■ **Written instruction A**
Please copy the passage on Calvin and Geneva word for word, in full.

■ **Text block**
^^^^^^^^^^^^^^^^

A second and more important branch of the French Reformation was that which had Geneva as its centre. Geneva had accepted the Reformation principally through the efforts of French evangelists of whom William Farel was the leader. He attempted to make the people of Geneva live up to their professions but was unable to do so. The work which he began was carried on by John Calvin in such a way that Geneva became the model city of Protestant Christendom. John Calvin was famous before his coming to Geneva as the author of the Institutes, a book which more than any other became the textbook of the Reformed Church. Calvin fled from France because of the persecution and hoped to find some city where he could spend his life in scholarly work for the Reformation. On his journey he chanced to come to Geneva to pass the night. Farel was trying to organize the Church and he persuaded Calvin to assist him. After a prolonged conflict Calvin gained control of the city. He reorganized the Church under the eldership system by which ministers and lay elders had control of the spiritual affairs of the city. He established theological lectureships, thus making possible an educated ministry. Geneva became the educational centre of the Reformed Church and large numbers of men, fleeing from persecution in England, the Netherlands, France and other parts of Europe, came to Geneva, studied under Calvin and carried his theology and form of Church organization back to their home lands.

^^^^^^^^^^^^^^^^

Items from a dataset
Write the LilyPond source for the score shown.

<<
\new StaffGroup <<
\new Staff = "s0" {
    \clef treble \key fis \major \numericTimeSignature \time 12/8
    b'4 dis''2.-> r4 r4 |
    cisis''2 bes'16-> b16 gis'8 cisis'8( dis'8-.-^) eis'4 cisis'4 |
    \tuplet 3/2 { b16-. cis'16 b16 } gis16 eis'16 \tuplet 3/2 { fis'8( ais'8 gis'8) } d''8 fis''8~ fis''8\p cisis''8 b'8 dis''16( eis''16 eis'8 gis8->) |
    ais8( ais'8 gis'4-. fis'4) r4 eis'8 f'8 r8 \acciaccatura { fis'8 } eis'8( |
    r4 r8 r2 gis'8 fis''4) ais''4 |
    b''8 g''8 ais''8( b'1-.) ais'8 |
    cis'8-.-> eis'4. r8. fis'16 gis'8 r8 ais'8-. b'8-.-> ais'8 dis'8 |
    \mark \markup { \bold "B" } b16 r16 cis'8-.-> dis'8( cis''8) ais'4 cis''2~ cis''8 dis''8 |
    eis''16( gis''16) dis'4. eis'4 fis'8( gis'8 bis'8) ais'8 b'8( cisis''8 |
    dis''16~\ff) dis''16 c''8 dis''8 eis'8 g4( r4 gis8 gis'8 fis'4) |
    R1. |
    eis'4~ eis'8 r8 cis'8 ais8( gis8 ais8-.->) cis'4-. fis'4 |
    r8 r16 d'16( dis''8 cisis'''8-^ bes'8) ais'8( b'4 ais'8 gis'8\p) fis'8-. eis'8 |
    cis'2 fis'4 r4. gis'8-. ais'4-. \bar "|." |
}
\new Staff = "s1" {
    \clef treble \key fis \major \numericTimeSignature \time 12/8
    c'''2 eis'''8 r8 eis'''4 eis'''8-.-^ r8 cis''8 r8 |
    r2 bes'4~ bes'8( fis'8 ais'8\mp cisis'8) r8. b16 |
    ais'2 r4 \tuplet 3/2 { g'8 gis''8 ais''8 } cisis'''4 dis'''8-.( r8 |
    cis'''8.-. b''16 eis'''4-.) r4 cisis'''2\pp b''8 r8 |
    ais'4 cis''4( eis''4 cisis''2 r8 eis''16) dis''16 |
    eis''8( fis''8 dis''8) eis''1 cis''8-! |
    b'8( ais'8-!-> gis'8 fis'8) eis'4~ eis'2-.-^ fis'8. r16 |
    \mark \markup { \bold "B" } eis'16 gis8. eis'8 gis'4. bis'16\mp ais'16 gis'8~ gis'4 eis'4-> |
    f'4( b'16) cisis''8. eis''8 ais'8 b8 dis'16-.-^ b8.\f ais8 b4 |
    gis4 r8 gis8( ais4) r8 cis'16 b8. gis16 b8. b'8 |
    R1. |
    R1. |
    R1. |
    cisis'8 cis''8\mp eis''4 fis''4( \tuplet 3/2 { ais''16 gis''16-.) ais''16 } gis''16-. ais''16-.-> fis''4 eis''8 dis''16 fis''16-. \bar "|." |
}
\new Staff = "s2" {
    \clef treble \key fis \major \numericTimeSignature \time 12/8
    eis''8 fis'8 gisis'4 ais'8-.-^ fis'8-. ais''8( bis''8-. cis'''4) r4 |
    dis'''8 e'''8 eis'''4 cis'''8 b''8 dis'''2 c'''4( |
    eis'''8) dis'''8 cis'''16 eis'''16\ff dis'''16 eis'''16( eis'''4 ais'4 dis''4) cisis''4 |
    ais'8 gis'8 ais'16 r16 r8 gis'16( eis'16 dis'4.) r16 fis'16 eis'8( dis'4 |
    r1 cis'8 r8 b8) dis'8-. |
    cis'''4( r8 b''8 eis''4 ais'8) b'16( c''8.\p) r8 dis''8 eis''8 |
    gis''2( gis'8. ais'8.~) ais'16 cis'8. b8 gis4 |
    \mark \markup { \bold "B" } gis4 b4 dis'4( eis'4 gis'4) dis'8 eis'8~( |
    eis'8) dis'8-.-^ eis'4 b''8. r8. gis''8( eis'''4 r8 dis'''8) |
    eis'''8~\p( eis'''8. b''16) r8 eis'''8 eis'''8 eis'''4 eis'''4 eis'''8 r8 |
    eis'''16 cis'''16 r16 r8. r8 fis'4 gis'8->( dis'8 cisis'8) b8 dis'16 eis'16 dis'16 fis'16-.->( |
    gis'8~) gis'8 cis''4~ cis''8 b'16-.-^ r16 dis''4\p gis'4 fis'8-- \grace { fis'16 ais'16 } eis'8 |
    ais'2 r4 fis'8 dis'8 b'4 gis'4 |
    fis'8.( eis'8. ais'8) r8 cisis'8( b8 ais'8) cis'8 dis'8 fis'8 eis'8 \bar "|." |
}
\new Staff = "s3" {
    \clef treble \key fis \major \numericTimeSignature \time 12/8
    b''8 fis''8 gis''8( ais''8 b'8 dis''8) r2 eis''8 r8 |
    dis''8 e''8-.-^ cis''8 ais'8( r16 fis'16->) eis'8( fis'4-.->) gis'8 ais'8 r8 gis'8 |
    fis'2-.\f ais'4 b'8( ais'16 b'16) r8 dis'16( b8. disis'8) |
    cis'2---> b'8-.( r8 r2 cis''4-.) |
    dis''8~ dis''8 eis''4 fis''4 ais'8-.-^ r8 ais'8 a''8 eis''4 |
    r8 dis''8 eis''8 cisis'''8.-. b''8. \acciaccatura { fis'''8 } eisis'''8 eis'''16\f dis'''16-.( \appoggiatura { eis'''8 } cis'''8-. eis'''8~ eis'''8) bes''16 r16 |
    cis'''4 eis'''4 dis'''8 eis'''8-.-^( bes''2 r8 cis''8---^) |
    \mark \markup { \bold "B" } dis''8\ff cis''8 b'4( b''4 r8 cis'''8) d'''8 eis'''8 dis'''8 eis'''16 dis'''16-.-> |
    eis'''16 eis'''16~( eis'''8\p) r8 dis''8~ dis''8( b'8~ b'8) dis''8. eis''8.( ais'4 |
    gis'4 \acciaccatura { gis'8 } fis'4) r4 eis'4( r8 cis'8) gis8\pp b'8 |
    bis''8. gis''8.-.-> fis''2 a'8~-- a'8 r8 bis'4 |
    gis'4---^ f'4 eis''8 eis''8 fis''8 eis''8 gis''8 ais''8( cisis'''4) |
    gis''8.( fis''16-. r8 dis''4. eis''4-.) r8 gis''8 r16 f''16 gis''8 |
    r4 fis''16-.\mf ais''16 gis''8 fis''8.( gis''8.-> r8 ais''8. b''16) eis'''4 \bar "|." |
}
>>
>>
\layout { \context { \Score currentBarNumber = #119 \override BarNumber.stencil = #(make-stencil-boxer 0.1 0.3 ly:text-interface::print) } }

^^^^^^^^^^^^^^^^

■ **Written instruction B**
List every line in the entries that contains the string "mark".

■ **Problem solution A**
A second and more important branch of the French Reformation was that which had Geneva as its centre. Geneva had accepted the Reformation principally through the efforts of French evangelists of whom William Farel was the leader. He attempted to make the people of Geneva live up to their professions but was unable to do so. The work which he began was carried on by John Calvin in such a way that Geneva became the model city of Protestant Christendom. John Calvin was famous before his coming to Geneva as the author of the Institutes, a book which more than any other became the textbook of the Reformed Church. Calvin fled from France because of the persecution and hoped to find some city where he could spend his life in scholarly work for the Reformation. On his journey he chanced to come to Geneva to pass the night. Farel was trying to organize the Church and he persuaded Calvin to assist him. After a prolonged conflict Calvin gained control of the city. He reorganized the Church under the eldership system by which ministers and lay elders had control of the spiritual affairs of the city. He established theological lectureships, thus making possible an educated ministry. Geneva became the educational centre of the Reformed Church and large numbers of men, fleeing from persecution in England, the Netherlands, France and other parts of Europe, came to Geneva, studied under Calvin and carried his theology and form of Church organization back to their home lands.

■ **Problem solution B**
    \mark \markup { \bold "B" } b16 r16 cis'8-.-> dis'8( cis''8) ais'4 cis''2~ cis''8 dis''8 |
    \mark \markup { \bold "B" } eis'16 gis8. eis'8 gis'4. bis'16\mp ais'16 gis'8~ gis'4 eis'4-> |
    \mark \markup { \bold "B" } gis4 b4 dis'4( eis'4 gis'4) dis'8 eis'8~( |
    \mark \markup { \bold "B" } dis''8\ff cis''8 b'4( b''4 r8 cis'''8) d'''8 eis'''8 dis'''8 eis'''16 dis'''16-.-> |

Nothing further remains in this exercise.